Now that we have a clean dataset, without outliers, let’s have a look at the distribution of property prices when plotted over the map of Austin. We notice that the most expensive houses are concentrated near the central part of Austin, with some exceptions for more prestigious areas. Overall, houses are in the $250,000 to $750,000 range.

library(ggmap)
library(ggplot2)

# register google maps API key
register_google(key = "AIzaSyAXuwivTHN6rIgi3teuusdz3r8dqNMQQx8")

## Central co-ordinates of the region we are interested in.
central_location = c(mean(selected_housing_data$longitude),
                     mean(selected_housing_data$latitude))

## Get map centered on Austin, TX (or the mean of the coordinates in our dataset)

Questions to answer
#1 Edit the stretch of the Austin house-price text from "library(ggmap)" through "in our dataset)", putting "austin_housing" wherever "selected_housing_data" appears.
#2 Continue the Austin house-price text after its last line.
The rows are separate material, unrelated to the text.

Records excerpted from a collection
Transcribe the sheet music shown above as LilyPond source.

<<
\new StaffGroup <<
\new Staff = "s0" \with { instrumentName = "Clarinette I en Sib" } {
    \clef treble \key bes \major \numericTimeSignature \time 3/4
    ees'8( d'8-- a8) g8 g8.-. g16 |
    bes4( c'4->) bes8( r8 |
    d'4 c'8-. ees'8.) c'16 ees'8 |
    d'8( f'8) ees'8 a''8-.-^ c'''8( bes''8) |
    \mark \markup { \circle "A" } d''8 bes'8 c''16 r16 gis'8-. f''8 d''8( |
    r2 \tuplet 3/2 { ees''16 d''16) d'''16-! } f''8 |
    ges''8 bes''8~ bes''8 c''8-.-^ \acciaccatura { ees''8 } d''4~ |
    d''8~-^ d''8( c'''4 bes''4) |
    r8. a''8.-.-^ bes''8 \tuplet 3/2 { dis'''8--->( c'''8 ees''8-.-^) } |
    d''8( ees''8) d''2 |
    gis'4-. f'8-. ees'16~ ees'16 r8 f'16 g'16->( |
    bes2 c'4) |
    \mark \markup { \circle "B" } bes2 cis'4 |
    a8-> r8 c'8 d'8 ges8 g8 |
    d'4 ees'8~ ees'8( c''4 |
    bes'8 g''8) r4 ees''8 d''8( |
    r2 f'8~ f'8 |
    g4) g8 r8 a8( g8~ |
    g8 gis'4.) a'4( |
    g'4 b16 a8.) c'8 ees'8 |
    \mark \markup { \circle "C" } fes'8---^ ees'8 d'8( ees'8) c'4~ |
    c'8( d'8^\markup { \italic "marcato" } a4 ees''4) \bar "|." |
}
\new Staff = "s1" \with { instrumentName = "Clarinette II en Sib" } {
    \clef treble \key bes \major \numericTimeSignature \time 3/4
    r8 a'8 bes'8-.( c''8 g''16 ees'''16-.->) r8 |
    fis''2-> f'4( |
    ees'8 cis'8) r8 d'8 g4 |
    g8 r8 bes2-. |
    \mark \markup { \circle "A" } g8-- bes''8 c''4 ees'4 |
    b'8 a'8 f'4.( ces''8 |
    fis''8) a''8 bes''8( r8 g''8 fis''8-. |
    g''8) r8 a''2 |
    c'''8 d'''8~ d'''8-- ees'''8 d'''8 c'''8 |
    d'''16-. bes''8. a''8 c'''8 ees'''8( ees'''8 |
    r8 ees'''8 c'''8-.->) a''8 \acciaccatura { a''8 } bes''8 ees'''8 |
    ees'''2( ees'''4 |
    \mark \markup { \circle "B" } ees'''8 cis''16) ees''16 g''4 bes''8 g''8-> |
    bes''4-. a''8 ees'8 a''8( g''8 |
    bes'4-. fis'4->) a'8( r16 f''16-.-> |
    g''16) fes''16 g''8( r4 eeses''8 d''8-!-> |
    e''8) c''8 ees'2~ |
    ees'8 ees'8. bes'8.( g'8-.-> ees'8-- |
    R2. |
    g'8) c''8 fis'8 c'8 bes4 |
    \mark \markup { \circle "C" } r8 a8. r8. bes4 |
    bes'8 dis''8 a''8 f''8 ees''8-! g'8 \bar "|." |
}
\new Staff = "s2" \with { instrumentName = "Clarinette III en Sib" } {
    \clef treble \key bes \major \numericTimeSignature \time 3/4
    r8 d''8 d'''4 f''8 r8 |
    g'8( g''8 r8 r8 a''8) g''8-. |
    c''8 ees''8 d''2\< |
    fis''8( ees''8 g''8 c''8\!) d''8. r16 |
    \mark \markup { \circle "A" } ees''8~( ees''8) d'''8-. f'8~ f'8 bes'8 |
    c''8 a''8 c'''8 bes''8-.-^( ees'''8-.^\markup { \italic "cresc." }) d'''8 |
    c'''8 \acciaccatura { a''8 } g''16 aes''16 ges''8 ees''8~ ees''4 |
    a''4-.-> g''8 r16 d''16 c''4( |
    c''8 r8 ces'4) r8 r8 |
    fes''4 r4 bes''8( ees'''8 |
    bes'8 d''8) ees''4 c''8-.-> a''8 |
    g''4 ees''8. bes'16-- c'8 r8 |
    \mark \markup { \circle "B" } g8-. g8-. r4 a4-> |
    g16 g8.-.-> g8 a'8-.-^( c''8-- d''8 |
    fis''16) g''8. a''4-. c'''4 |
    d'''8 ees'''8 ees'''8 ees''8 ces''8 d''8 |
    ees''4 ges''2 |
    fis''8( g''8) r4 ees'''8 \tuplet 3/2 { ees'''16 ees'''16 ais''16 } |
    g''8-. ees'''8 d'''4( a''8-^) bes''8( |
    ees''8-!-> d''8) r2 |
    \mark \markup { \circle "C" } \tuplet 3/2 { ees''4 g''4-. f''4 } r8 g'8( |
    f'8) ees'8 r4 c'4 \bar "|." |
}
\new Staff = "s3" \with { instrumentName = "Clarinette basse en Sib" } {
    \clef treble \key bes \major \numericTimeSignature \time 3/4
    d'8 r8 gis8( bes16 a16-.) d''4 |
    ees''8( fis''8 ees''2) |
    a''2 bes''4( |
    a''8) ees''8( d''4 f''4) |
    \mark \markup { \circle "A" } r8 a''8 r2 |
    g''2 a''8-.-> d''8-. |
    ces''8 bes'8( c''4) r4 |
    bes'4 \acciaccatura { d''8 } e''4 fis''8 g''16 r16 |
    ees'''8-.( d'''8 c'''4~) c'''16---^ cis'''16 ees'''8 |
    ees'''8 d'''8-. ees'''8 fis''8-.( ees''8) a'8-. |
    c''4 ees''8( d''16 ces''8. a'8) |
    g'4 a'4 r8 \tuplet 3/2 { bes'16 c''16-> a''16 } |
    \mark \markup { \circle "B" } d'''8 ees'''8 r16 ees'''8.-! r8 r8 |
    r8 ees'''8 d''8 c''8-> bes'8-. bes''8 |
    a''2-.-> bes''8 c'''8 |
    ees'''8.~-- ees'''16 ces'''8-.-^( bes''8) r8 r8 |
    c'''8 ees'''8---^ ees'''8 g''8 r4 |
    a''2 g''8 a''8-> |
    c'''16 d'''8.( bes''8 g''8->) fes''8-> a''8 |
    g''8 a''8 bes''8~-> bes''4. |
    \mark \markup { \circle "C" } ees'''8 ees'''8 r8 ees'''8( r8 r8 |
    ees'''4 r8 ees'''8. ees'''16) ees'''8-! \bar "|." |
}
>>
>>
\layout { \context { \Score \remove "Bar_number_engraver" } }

Answers in order
#1
library(ggmap)
library(ggplot2)

# register google maps API key
register_google(key = "AIzaSyAXuwivTHN6rIgi3teuusdz3r8dqNMQQx8")

## Central co-ordinates of the region we are interested in.
central_location = c(mean(austin_housing$longitude),
                     mean(austin_housing$latitude))

## Get map centered on Austin, TX (or the mean of the coordinates in our dataset)

#2
austin_map = ggmap(get_googlemap(
  center = central_location,
  scale = 1,
  zoom = 10
),
extent = "normal")

## Plot heatmap
austin_map + geom_point(
  aes(x = longitude, y = latitude, color = latestPrice),
  data = selected_housing_data,
  alpha = 0.4,
  size = 3
) + xlim(range(selected_housing_data$longitude)) + ylim(range(selected_housing_data$latitude)) + scale_color_distiller(palette = "Spectral", labels = scales::comma) + xlab("Longitude") + ylab("Latitude") + ggtitle("Heatmap: latest sale price ($ USD) by property")